Intervention de Manuel Lafont-Rapnouil

Réunion du jeudi 13 avril 2023 à 9h00
Commission des affaires étrangères

Manuel Lafont-Rapnouil, directeur du Conseil d'analyse et de prévision stratégique (CAPS) du ministère de l'Europe et des affaires étrangères :

La question de la fin des opérations extérieures constitue l'un des rares points sur lesquels j'aurai une analyse quelque peu différente de celle d'Élie. Je partage l'analyse d'un effacement progressif de la dimension de gestion de crise. C'est ce que vous soulignez, d'une certaine manière, en observant que les questions de maintien de la paix ne font plus partie du cœur des discussions.
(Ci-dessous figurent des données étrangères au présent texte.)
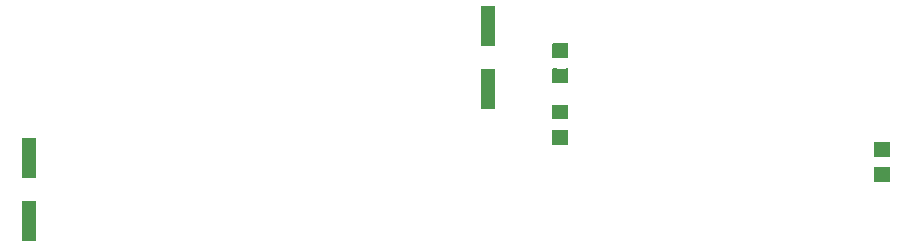
<source format=gtp>
G04*
G04 #@! TF.GenerationSoftware,Altium Limited,Altium Designer,21.7.2 (23)*
G04*
G04 Layer_Color=8421504*
%FSLAX25Y25*%
%MOIN*%
G70*
G04*
G04 #@! TF.SameCoordinates,6DFCDF27-08A9-4E5E-AB17-D276871F0FC1*
G04*
G04*
G04 #@! TF.FilePolarity,Positive*
G04*
G01*
G75*
%ADD14R,0.05421X0.04459*%
%ADD15R,0.04724X0.13780*%
G36*
X242806Y96230D02*
Y91702D01*
X242609Y91505D01*
X240956Y91505D01*
Y93257D01*
X239184D01*
Y91525D01*
X237570Y91505D01*
X237373Y91702D01*
Y96230D01*
X237570Y96426D01*
X242609D01*
X242806Y96230D01*
D02*
G37*
G36*
X239184Y86210D02*
X240956D01*
Y87942D01*
X242609Y87962D01*
X242806Y87765D01*
Y83237D01*
X242609Y83041D01*
X237570D01*
X237373Y83237D01*
Y87765D01*
X237570Y87962D01*
X239184Y87982D01*
Y86210D01*
D02*
G37*
G36*
X242806Y75730D02*
Y71202D01*
X242609Y71005D01*
X240956Y71005D01*
Y72757D01*
X239184D01*
Y71025D01*
X237570Y71005D01*
X237373Y71202D01*
Y75730D01*
X237570Y75927D01*
X242609D01*
X242806Y75730D01*
D02*
G37*
G36*
X239184Y65710D02*
X240956D01*
Y67442D01*
X242609Y67462D01*
X242806Y67265D01*
Y62738D01*
X242609Y62541D01*
X237570D01*
X237373Y62738D01*
Y67265D01*
X237570Y67462D01*
X239184Y67482D01*
Y65710D01*
D02*
G37*
G36*
X350127Y63262D02*
Y58735D01*
X349930Y58538D01*
X348316Y58518D01*
Y60290D01*
X346544D01*
Y58558D01*
X344891Y58538D01*
X344694Y58735D01*
Y63262D01*
X344891Y63459D01*
X349930D01*
X350127Y63262D01*
D02*
G37*
G36*
Y54798D02*
Y50270D01*
X349930Y50073D01*
X344891D01*
X344694Y50270D01*
Y54798D01*
X344891Y54995D01*
X346544Y54995D01*
Y53243D01*
X348316D01*
Y54975D01*
X349930Y54995D01*
X350127Y54798D01*
D02*
G37*
D14*
X347411Y60571D02*
D03*
Y52962D02*
D03*
X240089Y65429D02*
D03*
Y73038D02*
D03*
Y85929D02*
D03*
Y93538D02*
D03*
D15*
X216000Y102012D02*
D03*
Y80988D02*
D03*
X63000Y58012D02*
D03*
Y36988D02*
D03*
M02*

</source>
Comme Élie l'a très bien expliqué, la gestion de crise recule au fur et à mesure que s'affirme la compétition de puissance. Cette évolution traduit aussi un changement dans les formes de conflictualité. Le maintien de la paix fait face lui-même à ses propres défis et connaît sa propre crise, en quelque sorte. En outre, toute intervention a lieu aujourd'hui dans un contexte où l'unité de la communauté internationale et du Conseil de Sécurité des Nations Unies s'avère plus difficile à obtenir. Cette tendance me semble soulever un certain nombre de problèmes.

L'effacement de la gestion de crise explique probablement, en partie, la façon dont la crise syrienne s'est déroulée. Nous pouvons aujourd'hui avoir le sentiment de payer pour partie, en Ukraine, la façon dont nous avons géré – ou non – la crise syrienne. L'écho que trouve en Ukraine la gestion de la crise syrienne montre qu'il est difficile de dissocier tout à fait la gestion de crise, d'une part, et la compétition de puissance, d'autre part.

Le nouveau monde qu'évoquait Élie a effectivement émergé mais le monde ancien subsiste et affleure de temps à autre par de nombreuses zones de perméabilité. Il reste à savoir, dès lors, qui prend en charge la sécurité internationale. Nous sommes dans un monde où, de plus en plus, les États définissent leur politique de défense en termes de sécurité nationale, ce qui est parfaitement légitime. Pour autant, l'addition des politiques de sécurité nationale ne suffit pas à assurer la paix et la sécurité internationale, pour reprendre l'expression de la Charte des Nations Unies. Nous voyons au contraire que, du fait de ce contexte de diversification, ce n'est pas parce que nous allons collectivement prendre en charge une situation que d'autres ne vont pas essayer d'en faire autant de leur côté. Élie évoquait le très faible nombre d'États capables d'une présence militaire globale mais soulignait aussi la diversification d'acteurs émergents aux agendas différents, qui ne cherchent pas nécessairement à se placer sous les auspices des Nations Unies. À cela s'ajoute l'émergence, au-delà de la montée en puissance des acteurs étatiques, d'acteurs proto-étatiques tels que Wagner, qui montrent que des stratégies alternatives sont poursuivies, soulevant la question de la prise en charge de la sécurité internationale. La dimension de gestion de crise n'a donc pas disparu mais les opérations extérieures pourraient, dans ce contexte nouveau, prendre des contours différents de ceux que nous avons connus au cours des décennies 1990 et 2000.